Que les époux Baizet ne sauraient être davantage fondés à contester le montant de la déduction opérée sur le déficit constaté au titre du vol perpétré dans le magasin le 1er novembre 1983 dès lors que cette évaluation de 20 000 F correspond à l'estimation maximale faite par Monsieur Baizet du produit de ce vol corroborée par l'inventaire établi le jour même par Madame Baizet et le représentant de la société Cofradel faisant ressortir à 17 228,54 F la perte subie et qu'ils ne versent aux débats aucune pièce susceptible d'établir l'inexactitude de cette évaluation;

Qu'ils ne peuvent donc sérieusement prétendre voir imputer au vol en cause l'intégralité du déficit de 48 740 F révélé en décembre 1983 par l'inventaire global effectué en leur présence le 2 novembre 1983 et ce d'autant que l'inventaire suivant réalisé à leur demande le 14 février 1984 a révélé un nouveau déficit de plus de 19 000 F réalisé entre le 2 novembre 1983 et le 14 janvier 1984 alors qu'aucun autre vol n'avait été perpétré;

Qu'ils ne sauraient non plus faire grief à la société Cofradel de n'avoir pas déclaré ce sinistre à son assureur alors que celle-ci justifie par la production de la police que le montant du vol étant inférieur à la franchise fixée, elle ne pouvait prétendre à aucune indemnisation;

Qu'au demeurant ses pertes étant subies par la société son éventuelle carence à en obtenir l'indemnisation n'a pu faire grief aux époux dont la contestation est dépourvue d'intérêt;

Attendu que le solde de commissions et indemnités de 2 720,97 F ayant bien été porté à l'arrêté de compte du 24 avril 1984 par la comptabilisation au crédit de la somme de 14 353,45 F et au débit de celle de 11 632,48 F les époux Baizet ne sont pas fondés à voir déduire une seconde fois cette somme du solde arrêté;

Qu'ils ne sont pas davantage fondés à voir opérer une déduction de 7 335,54 F représentant la valeur des marchandises livrées le jour de leur départ alors qu'il ressort du dernier feuillet du compte courant de gestion sur lequel elle figure que ces marchandises ont été prises en compte dans l'inventaire de sortie dont la valeur de 127 327,78 F est portée en bas de ce feuillet;

Qu'ayant ainsi rapporté la preuve d'un déficit d'exploitation d'un montant non contestable de 54 153,16 F la société Cofradel était bien fondée en vertu de l'article XVI du contrat à révoquer la gérance consentie aux époux Baizet dont la demande reconventionnelle en dommages et intérêts pour rupture abusive est donc dépourvue de fondement;

Qu'étant responsables des marchandises qu'ils reçoivent et du produit de leur vente les époux Baizet sont tenus nonobstant la résiliation du contrat, de couvrir le déficit d'exploitation apparu au cours de leur gestion;

Que la société Cofradel est donc bien fondée à leur en réclamer le remboursement assorti des intérêts au taux légal à compter de son assignation;

Que faute d'éléments permettant de caractériser un abus de résistance de la part des époux Baizet la société Cofradel sera déboutée de sa demande en dommages et intérêts;

Qu'il est par contre équitable de lui allouer une nouvelle indemnité de 5 000 F par application de l'article 700 du nouveau Code de procédure civile.
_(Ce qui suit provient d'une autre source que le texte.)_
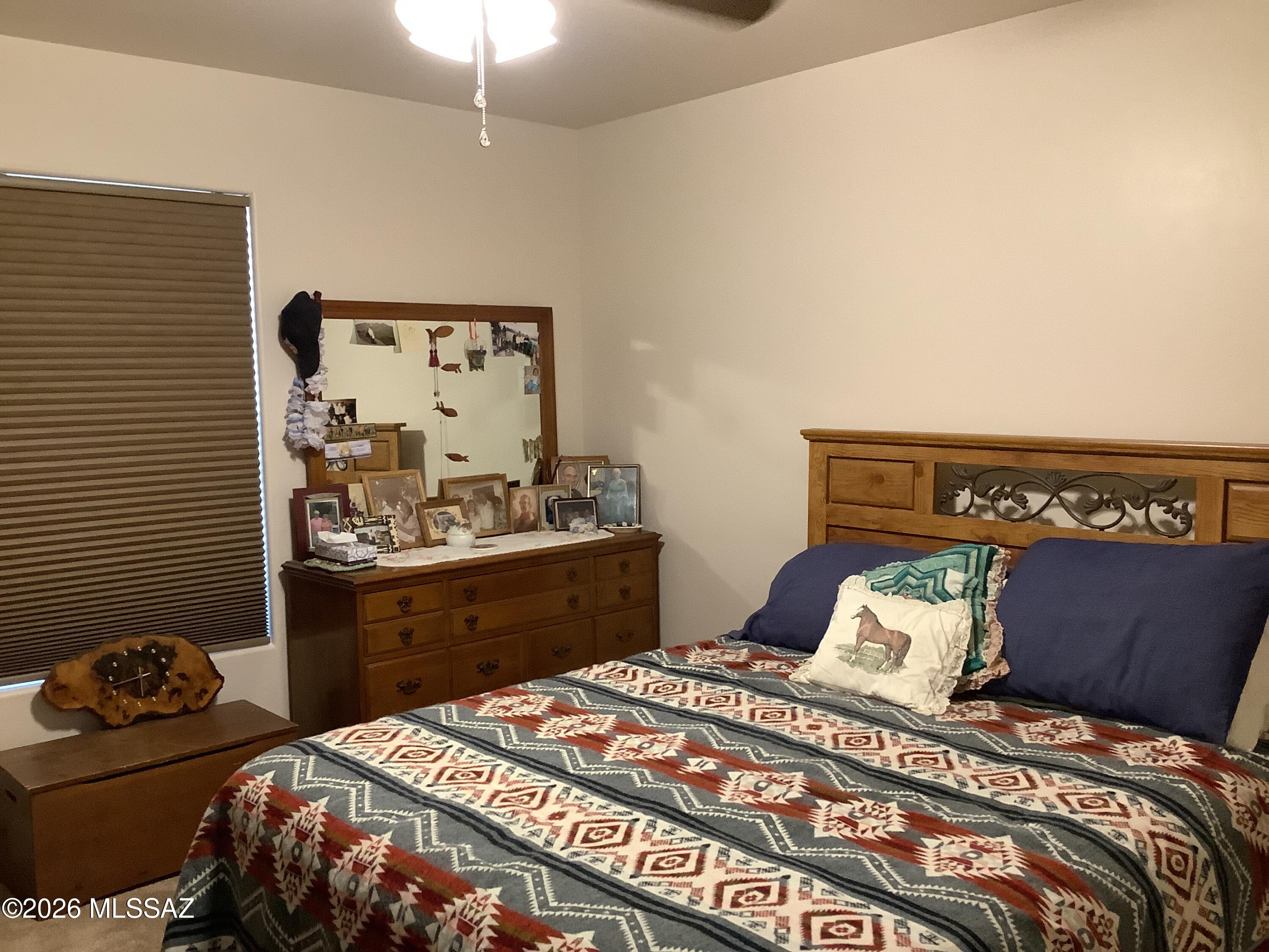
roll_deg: +1.7
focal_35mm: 31
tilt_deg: -6.5
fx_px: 1136
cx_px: 634
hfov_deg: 58.4
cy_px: 476
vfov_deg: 45.4
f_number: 2.4
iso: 320
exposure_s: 1/40
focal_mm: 3.3
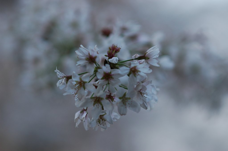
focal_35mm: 158
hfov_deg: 13.1
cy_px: 76
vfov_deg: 8.7
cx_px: 114
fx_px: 997
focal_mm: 105
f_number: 2
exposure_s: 1/400
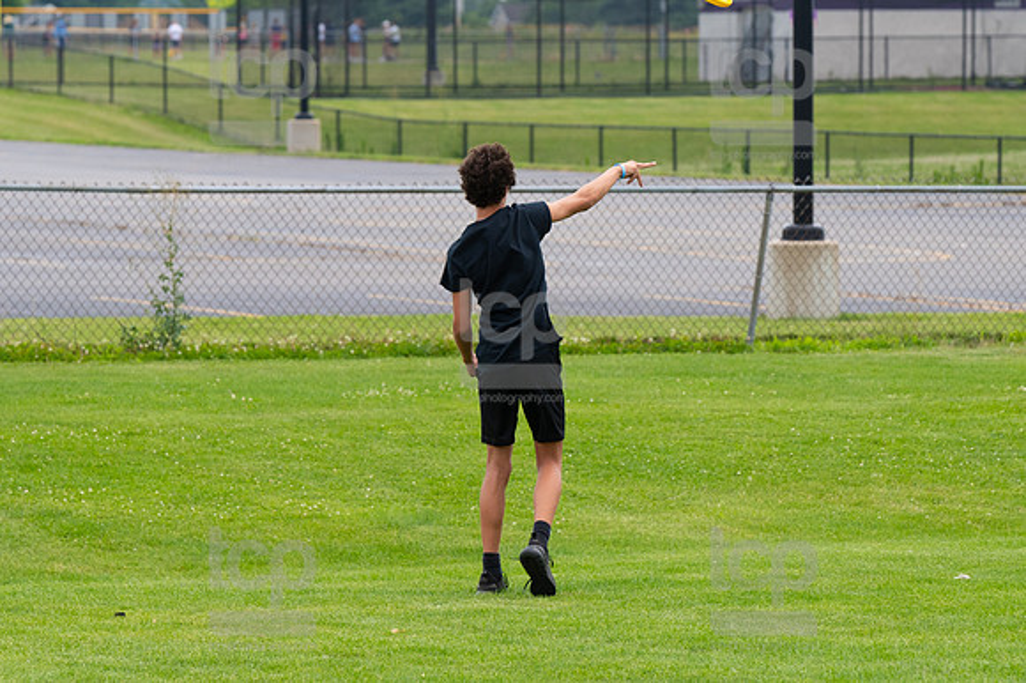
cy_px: 342
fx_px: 6181
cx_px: 513
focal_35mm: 217
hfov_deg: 9.5
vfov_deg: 6.3
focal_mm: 145
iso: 400
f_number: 5.6
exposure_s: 1/1250
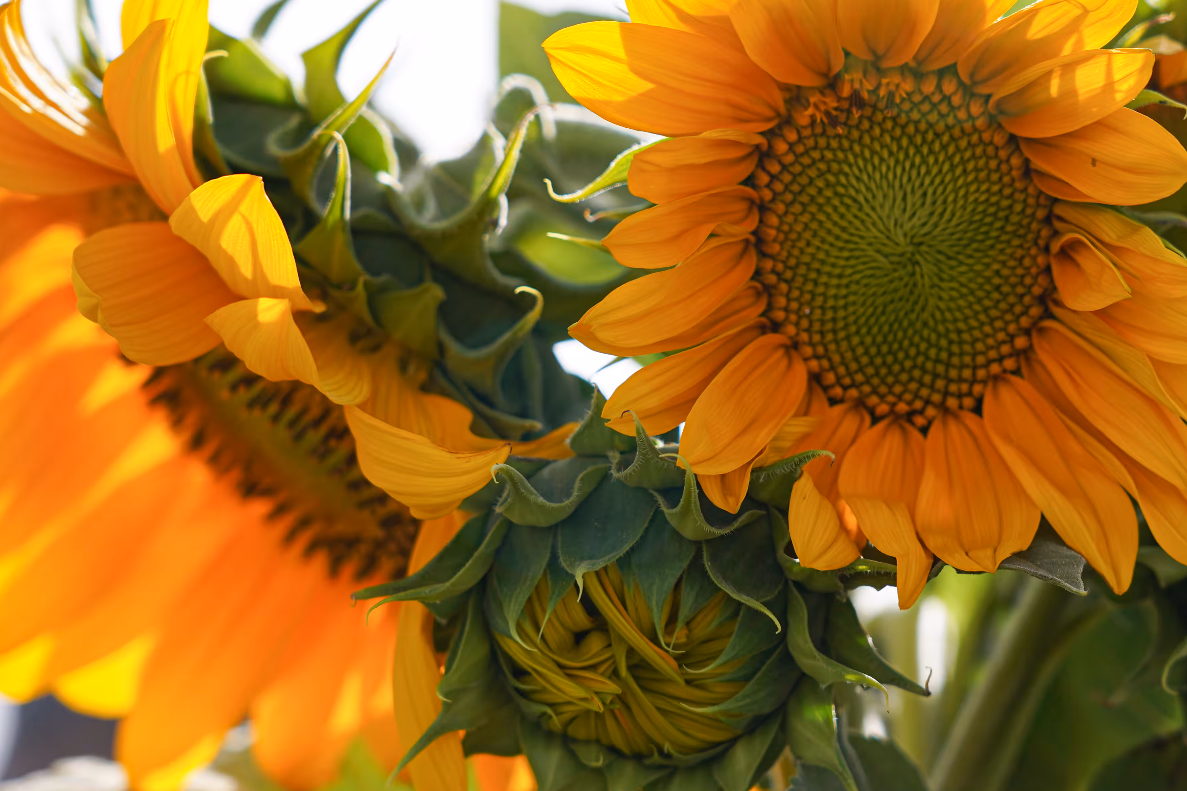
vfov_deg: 11.0
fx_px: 4088
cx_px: 726
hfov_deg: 16.5
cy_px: 276
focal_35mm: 124
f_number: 5
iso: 100
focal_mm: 73
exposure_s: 1/400
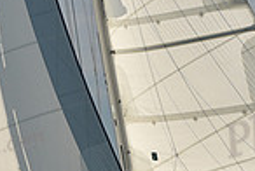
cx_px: 136
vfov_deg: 4.5
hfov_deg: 6.7
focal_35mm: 309
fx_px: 2193
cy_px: 228
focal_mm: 78
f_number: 6.3
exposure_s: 1/640
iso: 250
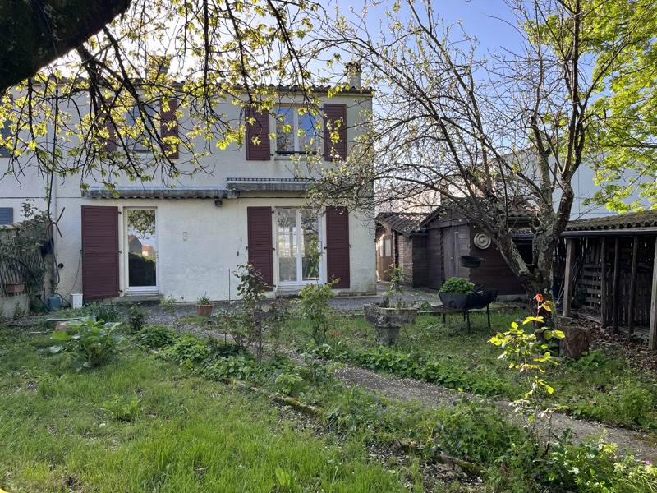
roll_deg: +0.9
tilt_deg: +0.2
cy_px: 246
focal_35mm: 26
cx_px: 328
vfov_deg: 53.1
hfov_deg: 67.3
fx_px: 493
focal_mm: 5.1
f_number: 1.6
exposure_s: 1/718
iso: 50
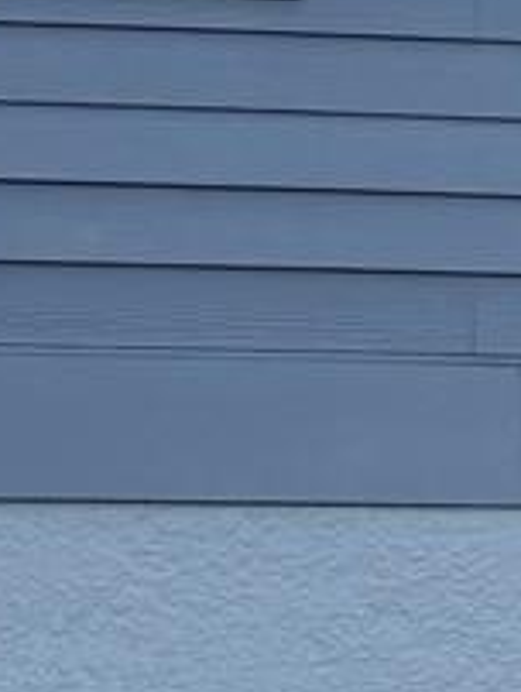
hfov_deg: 6.8
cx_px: 1762
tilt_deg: +7.4
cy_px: 685
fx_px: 3805
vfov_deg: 10.3
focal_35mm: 190
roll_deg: +0.9
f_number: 1.78
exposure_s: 1/3145
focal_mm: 6.76
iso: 100
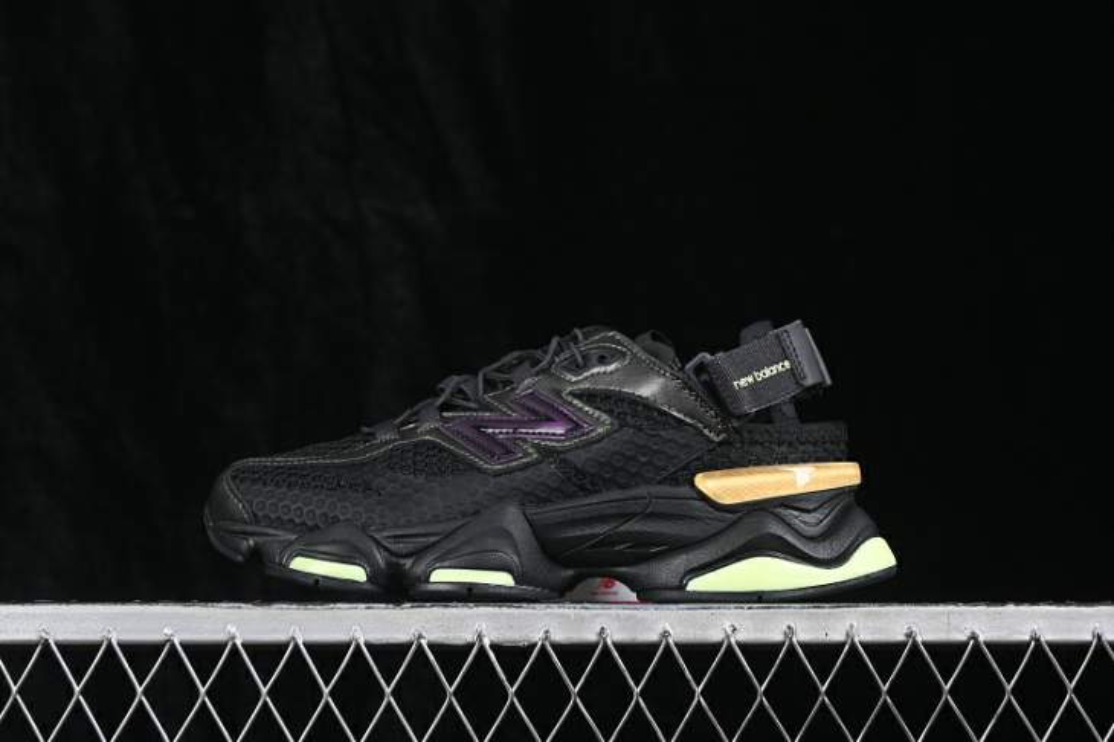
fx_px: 2320
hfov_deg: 27.0
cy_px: 371
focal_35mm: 75
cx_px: 557
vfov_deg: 18.2
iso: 160
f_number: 6.3
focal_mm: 50
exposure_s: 1/60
Par ces motifs, LA COUR, Confirme en toutes ses dispositions le jugement entrepris Déboute la société Cofradel de sa demande en dommages et intérêts Condamne Monsieur et Madame Baizet à lui verser une nouvelle indemnité de 5 000 F par application de l'article 700 du nouveau Code de procédure civile Les condamne aux dépens avec droit de recouvrement direct au profit de Maître Magnillat avoué.